WORK TO BE COMPLETED
The entries that follow should come back exactly, with no pictures among them.
--- PROVIDED RECORDS ---
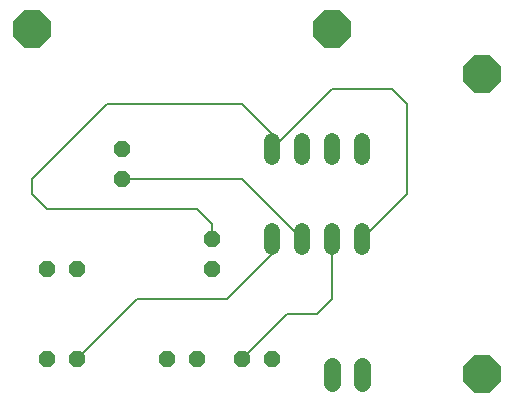
<source format=gbr>
G04 EAGLE Gerber RS-274X export*
G75*
%MOMM*%
%FSLAX34Y34*%
%LPD*%
%INBottom Copper*%
%IPPOS*%
%AMOC8*
5,1,8,0,0,1.08239X$1,22.5*%
G01*
%ADD10P,3.409096X8X22.500000*%
%ADD11P,3.409096X8X112.500000*%
%ADD12C,1.320800*%
%ADD13P,1.429621X8X22.500000*%
%ADD14P,1.429621X8X112.500000*%
%ADD15C,1.422400*%
%ADD16C,0.152400*%


D10*
X38100Y342900D03*
X292100Y342900D03*
D11*
X419100Y50800D03*
X419100Y304800D03*
D12*
X241300Y171704D02*
X241300Y158496D01*
X266700Y158496D02*
X266700Y171704D01*
X266700Y234696D02*
X266700Y247904D01*
X241300Y247904D02*
X241300Y234696D01*
X292100Y171704D02*
X292100Y158496D01*
X317500Y158496D02*
X317500Y171704D01*
X292100Y234696D02*
X292100Y247904D01*
X317500Y247904D02*
X317500Y234696D01*
D13*
X50800Y139700D03*
X76200Y139700D03*
X50800Y63500D03*
X76200Y63500D03*
D14*
X114300Y215900D03*
X114300Y241300D03*
X190500Y139700D03*
X190500Y165100D03*
D13*
X215900Y63500D03*
X241300Y63500D03*
X152400Y63500D03*
X177800Y63500D03*
D15*
X292100Y57912D02*
X292100Y43688D01*
X317500Y43688D02*
X317500Y57912D01*
D16*
X254000Y101600D02*
X215900Y63500D01*
X254000Y101600D02*
X279400Y101600D01*
X292100Y114300D01*
X292100Y165100D01*
X127000Y114300D02*
X76200Y63500D01*
X127000Y114300D02*
X203200Y114300D01*
X241300Y152400D01*
X241300Y165100D01*
X317500Y165100D02*
X355600Y203200D01*
X355600Y279400D01*
X342900Y292100D01*
X292100Y292100D01*
X241300Y241300D01*
X190500Y177800D02*
X190500Y165100D01*
X190500Y177800D02*
X177800Y190500D01*
X50800Y190500D01*
X38100Y203200D01*
X38100Y215900D01*
X101600Y279400D02*
X215900Y279400D01*
X241300Y254000D01*
X241300Y241300D01*
X101600Y279400D02*
X38100Y215900D01*
X215900Y215900D02*
X266700Y165100D01*
X215900Y215900D02*
X114300Y215900D01*
M02*

</source>
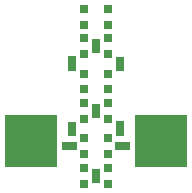
<source format=gbr>
G04 #@! TF.FileFunction,Soldermask,Top*
%FSLAX46Y46*%
G04 Gerber Fmt 4.6, Leading zero omitted, Abs format (unit mm)*
G04 Created by KiCad (PCBNEW 4.0.4-stable) date Sat Dec 29 17:50:43 2018*
%MOMM*%
%LPD*%
G01*
G04 APERTURE LIST*
%ADD10C,0.100000*%
%ADD11R,0.700000X0.750000*%
%ADD12R,0.750000X0.700000*%
%ADD13R,0.750000X0.750000*%
%ADD14R,4.464000X4.464000*%
G04 APERTURE END LIST*
D10*
D11*
X152670000Y-101600000D03*
X153230000Y-101600000D03*
X148730000Y-101600000D03*
X148170000Y-101600000D03*
D12*
X150700000Y-103820000D03*
X150700000Y-104380000D03*
X148700000Y-99850000D03*
X148700000Y-100410000D03*
X152700000Y-99820000D03*
X152700000Y-100380000D03*
X150700000Y-98320000D03*
X150700000Y-98880000D03*
X148700000Y-94320000D03*
X148700000Y-94880000D03*
X152700000Y-94350000D03*
X152700000Y-94910000D03*
X150700000Y-92820000D03*
X150700000Y-93380000D03*
D13*
X149700000Y-104775000D03*
X149725000Y-103425000D03*
X151700000Y-104775000D03*
X151725000Y-103425000D03*
X149700000Y-102275000D03*
X149725000Y-100925000D03*
X151700000Y-102275000D03*
X151725000Y-100925000D03*
X149675000Y-99275000D03*
X149700000Y-97925000D03*
X151700000Y-99275000D03*
X151725000Y-97925000D03*
X149700000Y-96775000D03*
X149725000Y-95425000D03*
X151700000Y-96775000D03*
X151725000Y-95425000D03*
X149700000Y-93775000D03*
X149725000Y-92425000D03*
X151700000Y-93775000D03*
X151725000Y-92425000D03*
X149700000Y-91275000D03*
X149725000Y-89925000D03*
X151700000Y-91275000D03*
X151725000Y-89925000D03*
D14*
X156200000Y-101100000D03*
X145200000Y-101100000D03*
M02*

</source>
---
SOLUTION FOR THIS PROBLEM
<source format=gbr>
G04 EAGLE Gerber RS-274X export*
G75*
%MOMM*%
%FSLAX34Y34*%
%LPD*%
%INBottom Copper*%
%IPPOS*%
%AMOC8*
5,1,8,0,0,1.08239X$1,22.5*%
G01*
%ADD10P,3.409096X8X22.500000*%
%ADD11P,3.409096X8X112.500000*%
%ADD12C,1.320800*%
%ADD13P,1.429621X8X22.500000*%
%ADD14P,1.429621X8X112.500000*%
%ADD15C,1.422400*%
%ADD16C,0.152400*%


D10*
X38100Y342900D03*
X292100Y342900D03*
D11*
X419100Y50800D03*
X419100Y304800D03*
D12*
X241300Y171704D02*
X241300Y158496D01*
X266700Y158496D02*
X266700Y171704D01*
X266700Y234696D02*
X266700Y247904D01*
X241300Y247904D02*
X241300Y234696D01*
X292100Y171704D02*
X292100Y158496D01*
X317500Y158496D02*
X317500Y171704D01*
X292100Y234696D02*
X292100Y247904D01*
X317500Y247904D02*
X317500Y234696D01*
D13*
X50800Y139700D03*
X76200Y139700D03*
X50800Y63500D03*
X76200Y63500D03*
D14*
X114300Y215900D03*
X114300Y241300D03*
X190500Y139700D03*
X190500Y165100D03*
D13*
X215900Y63500D03*
X241300Y63500D03*
X152400Y63500D03*
X177800Y63500D03*
D15*
X292100Y57912D02*
X292100Y43688D01*
X317500Y43688D02*
X317500Y57912D01*
D16*
X254000Y101600D02*
X215900Y63500D01*
X254000Y101600D02*
X279400Y101600D01*
X292100Y114300D01*
X292100Y165100D01*
X127000Y114300D02*
X76200Y63500D01*
X127000Y114300D02*
X203200Y114300D01*
X241300Y152400D01*
X241300Y165100D01*
X317500Y165100D02*
X355600Y203200D01*
X355600Y279400D01*
X342900Y292100D01*
X292100Y292100D01*
X241300Y241300D01*
X190500Y177800D02*
X190500Y165100D01*
X190500Y177800D02*
X177800Y190500D01*
X50800Y190500D01*
X38100Y203200D01*
X38100Y215900D01*
X101600Y279400D02*
X215900Y279400D01*
X241300Y254000D01*
X241300Y241300D01*
X101600Y279400D02*
X38100Y215900D01*
X215900Y215900D02*
X266700Y165100D01*
X215900Y215900D02*
X114300Y215900D01*
M02*

</source>
<source format=gbr>
G04 #@! TF.FileFunction,Soldermask,Top*
%FSLAX46Y46*%
G04 Gerber Fmt 4.6, Leading zero omitted, Abs format (unit mm)*
G04 Created by KiCad (PCBNEW 4.0.4-stable) date Sat Dec 29 17:50:43 2018*
%MOMM*%
%LPD*%
G01*
G04 APERTURE LIST*
%ADD10C,0.100000*%
%ADD11R,0.700000X0.750000*%
%ADD12R,0.750000X0.700000*%
%ADD13R,0.750000X0.750000*%
%ADD14R,4.464000X4.464000*%
G04 APERTURE END LIST*
D10*
D11*
X152670000Y-101600000D03*
X153230000Y-101600000D03*
X148730000Y-101600000D03*
X148170000Y-101600000D03*
D12*
X150700000Y-103820000D03*
X150700000Y-104380000D03*
X148700000Y-99850000D03*
X148700000Y-100410000D03*
X152700000Y-99820000D03*
X152700000Y-100380000D03*
X150700000Y-98320000D03*
X150700000Y-98880000D03*
X148700000Y-94320000D03*
X148700000Y-94880000D03*
X152700000Y-94350000D03*
X152700000Y-94910000D03*
X150700000Y-92820000D03*
X150700000Y-93380000D03*
D13*
X149700000Y-104775000D03*
X149725000Y-103425000D03*
X151700000Y-104775000D03*
X151725000Y-103425000D03*
X149700000Y-102275000D03*
X149725000Y-100925000D03*
X151700000Y-102275000D03*
X151725000Y-100925000D03*
X149675000Y-99275000D03*
X149700000Y-97925000D03*
X151700000Y-99275000D03*
X151725000Y-97925000D03*
X149700000Y-96775000D03*
X149725000Y-95425000D03*
X151700000Y-96775000D03*
X151725000Y-95425000D03*
X149700000Y-93775000D03*
X149725000Y-92425000D03*
X151700000Y-93775000D03*
X151725000Y-92425000D03*
X149700000Y-91275000D03*
X149725000Y-89925000D03*
X151700000Y-91275000D03*
X151725000Y-89925000D03*
D14*
X156200000Y-101100000D03*
X145200000Y-101100000D03*
M02*

</source>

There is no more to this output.